Maybe, the decision should be made by China, since we borrow 40% of every dollar spent. If you were China, would you loan the U.S. $36 thousand to keep me alive for 90 days? That’s not exactly an infrastructure investment.
Or, maybe the decision should be made by my grandson, since he is the one who will have to repay the Chinese?
To the cold, unblinking eyes of economists and accountants, the facts are harsh and demand an answer, which unfortunately can only come from our political class, useless as they are. Democrats have taken an already complicated health care system and made it even more so. By default, Republicans defend the indefensible current system, when they offer only philosophical bromides which are dead-on-arrival, such as the Ryan Plan.

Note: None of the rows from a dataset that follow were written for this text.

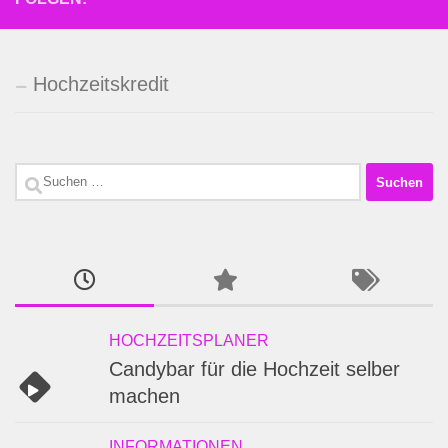
Hochzeitskredit
Suchen
nach:
HOCHZEITSPLANER
Candybar für die Hochzeit selber
machen
INFORMATIONEN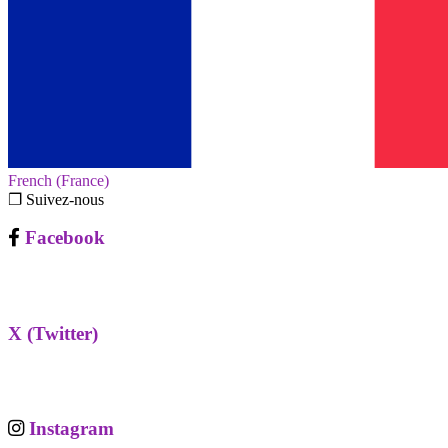
French (France)‎
❐ Suivez-nous
Facebook
X (Twitter)
Instagram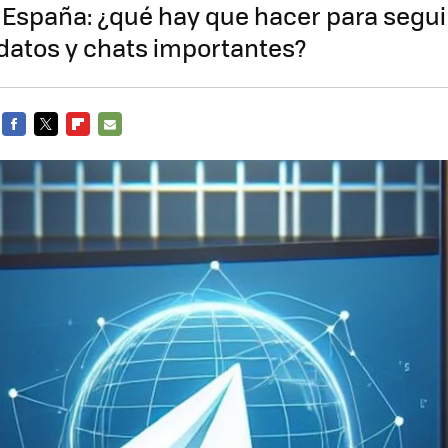
España: ¿qué hay que hacer para segui
datos y chats importantes?
FACEBOOK
TWITTER
FLIPBOARD
E-
MAIL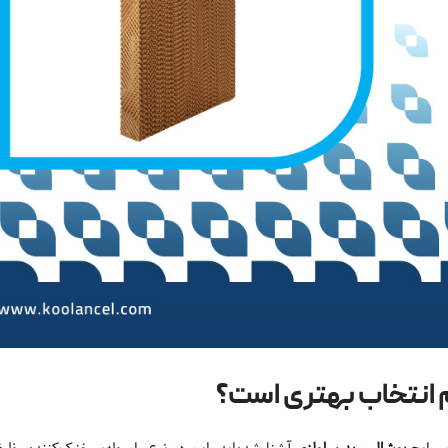
 انتخاب بهتری است؟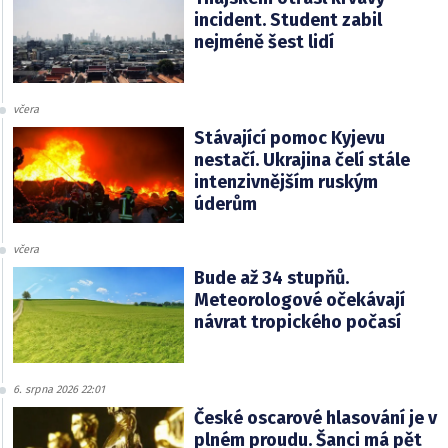
incident. Student zabil
nejméně šest lidí
včera
Stávající pomoc Kyjevu
nestačí. Ukrajina čelí stále
intenzivnějším ruským
úderům
včera
Bude až 34 stupňů.
Meteorologové očekávají
návrat tropického počasí
6. srpna 2026 22:01
České oscarové hlasování je v
plném proudu. Šanci má pět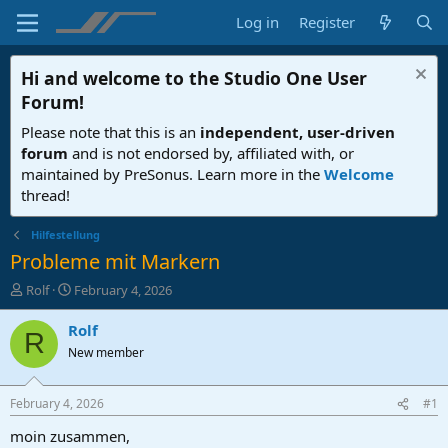
Log in
Register
Hi and welcome to the
Studio One User
Forum
!
Please note that this is an
independent, user-driven
forum
and is not endorsed by, affiliated with, or
maintained by PreSonus. Learn more in the
Welcome
thread!
Hilfestellung
Probleme mit Markern
T
S
Rolf
February 4, 2026
h
t
r
a
Rolf
R
e
r
New member
a
t
d
d
s
a
February 4, 2026
#1
t
t
a
e
moin zusammen,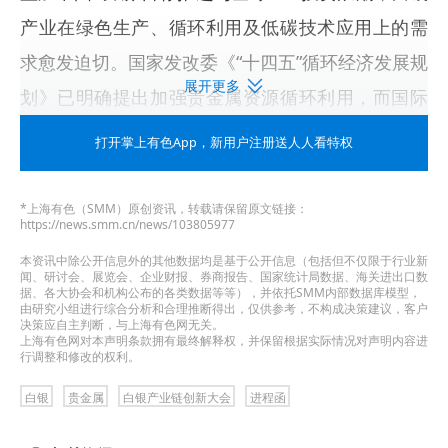
产业在绿色生产、循环利用及低碳技术应用上的需
求愈发迫切。国家发改委《“十四五”循环经济发展规
展开更多
划》已明确提出加强贵金属资源循环利用，而国际
银价
波动与地缘政治风险，进一步倒逼企业提升供
打开掌上有色App
，新用户注册送人人看特权
应链自主可控能力。
*上海有色（SMM）原创资讯，转载请保留原文链接：
在此产业变革与政策导向叠加的背景下，
2026年
https://news.smm.cn/news/103805977
SMM（第七届）白银产业链创新大会
将于6.11-12
本资讯中除公开信息外的其他数据均是基于公开信息（包括但不仅限于行业新
闻、研讨会、展览会、企业财报、券商报告、国家统计局数据、海关进出口数
在江苏昆山隆重启幕。本届大会将以更广阔的国际
据、各大协会和机构公布的各类数据等等），并依托SMM内部数据库模型，
由研究小组进行综合分析和合理推断得出，仅供参考，不构成决策建议，客户
视野、更前沿的主题设置、更高效的对接机制，汇
决策应自主判断，与上海有色网无关。
上海有色网对本声明条款拥有最终解释权，并保留根据实际情况对声明内容进
聚全球白银领域的领军企业、顶尖科研专家、政府
行调整和修改的权利。
决策代表以及优秀创业者，共同打造一个集思想碰
白银
贵金属
白银产业链创新大会
进程函
撞、资源对接、技术转化于一体的高端交流合作平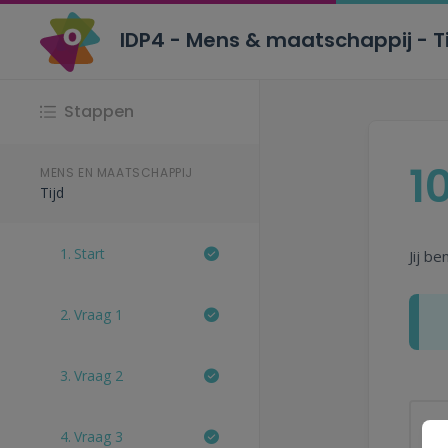
IDP4 - Mens & maatschappij - T
Stappen
10
MENS EN MAATSCHAPPIJ
Tijd
1.
Start
Jij b
2.
Vraag 1
3.
Vraag 2
4.
Vraag 3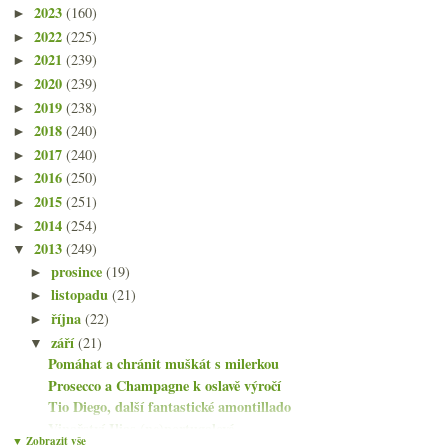
2023
(160)
►
2022
(225)
►
2021
(239)
►
2020
(239)
►
2019
(238)
►
2018
(240)
►
2017
(240)
►
2016
(250)
►
2015
(251)
►
2014
(254)
►
2013
(249)
▼
prosince
(19)
►
listopadu
(21)
►
října
(22)
►
září
(21)
▼
Pomáhat a chránit muškát s milerkou
Prosecco a Champagne k oslavě výročí
Tio Diego, další fantastické amontillado
Vinařství Ilias (ne)portugalové
▼ Zobrazit vše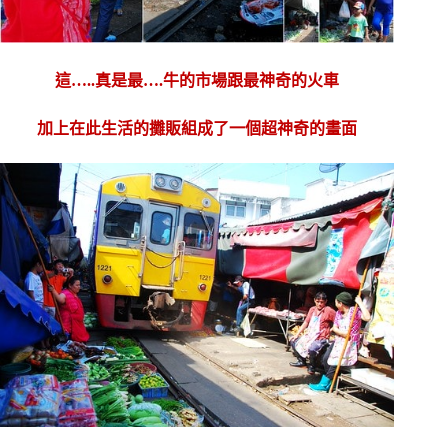
這…..真是最….牛的市場跟最神奇的火車
加上在此生活的攤販組成了一個超神奇的畫面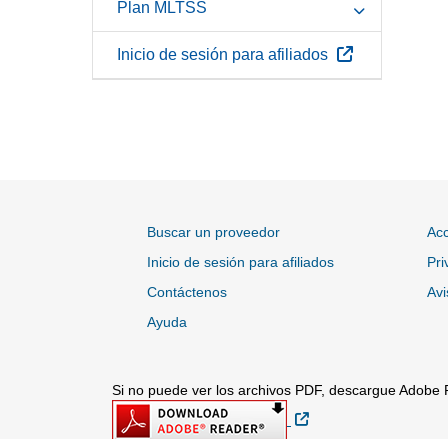
Plan MLTSS
Sitio Externo
Inicio de sesión para afiliados
Buscar un proveedor
Acc
Inicio de sesión para afiliados
Pri
Contáctenos
Avi
Ayuda
Si no puede ver los archivos PDF, descargue Adobe 
Sitio Externo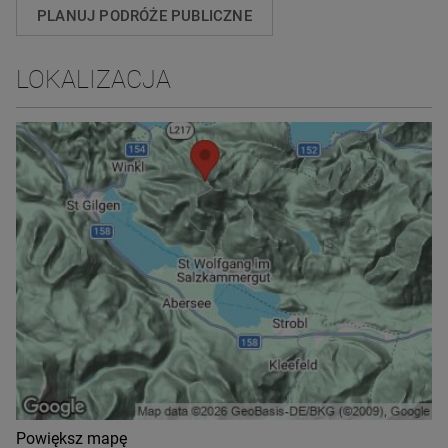
PLANUJ PODRÓŻE PUBLICZNE
LOKALIZACJA
Powiększ mapę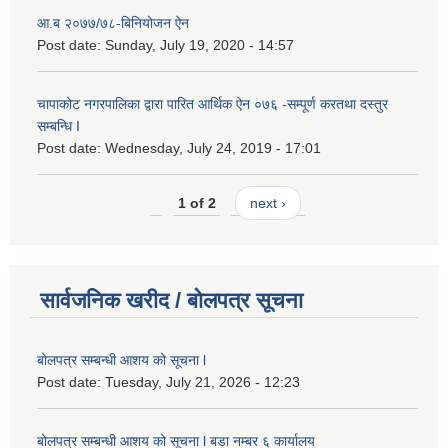
आ.ब २०७७/७८-बिनियोजन ऐन
Post date:
Sunday, July 19, 2020 - 14:57
चापाकोट नगरपालिका द्वारा पारित आर्थिक ऐन ०७६ -सम्पूर्ण करतथा दस्तुर
सम्बन्धि I
Post date:
Wednesday, July 24, 2019 - 17:01
1 of 2
next ›
सार्वजनिक खरीद / बोलपत्र सूचना
बोलपत्र सम्बन्धी आशय को सूचना l
Post date:
Tuesday, July 21, 2026 - 12:23
बोलपत्र सम्बन्धी आशय को सूचना l बडा नम्बर ६ कार्यालय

However, during my recent tour through the world of intensive care, I witnessed an army of decent, hard-working people dedicated to saving lives and improving the quality of those lives. I appreciate and salute those folks and the work they do. It is a cruel irony that they seem so removed from the process of making decisions about the future of health care. I would much prefer that they make the decision about my final days, instead of my family or, even worse, elected politicians.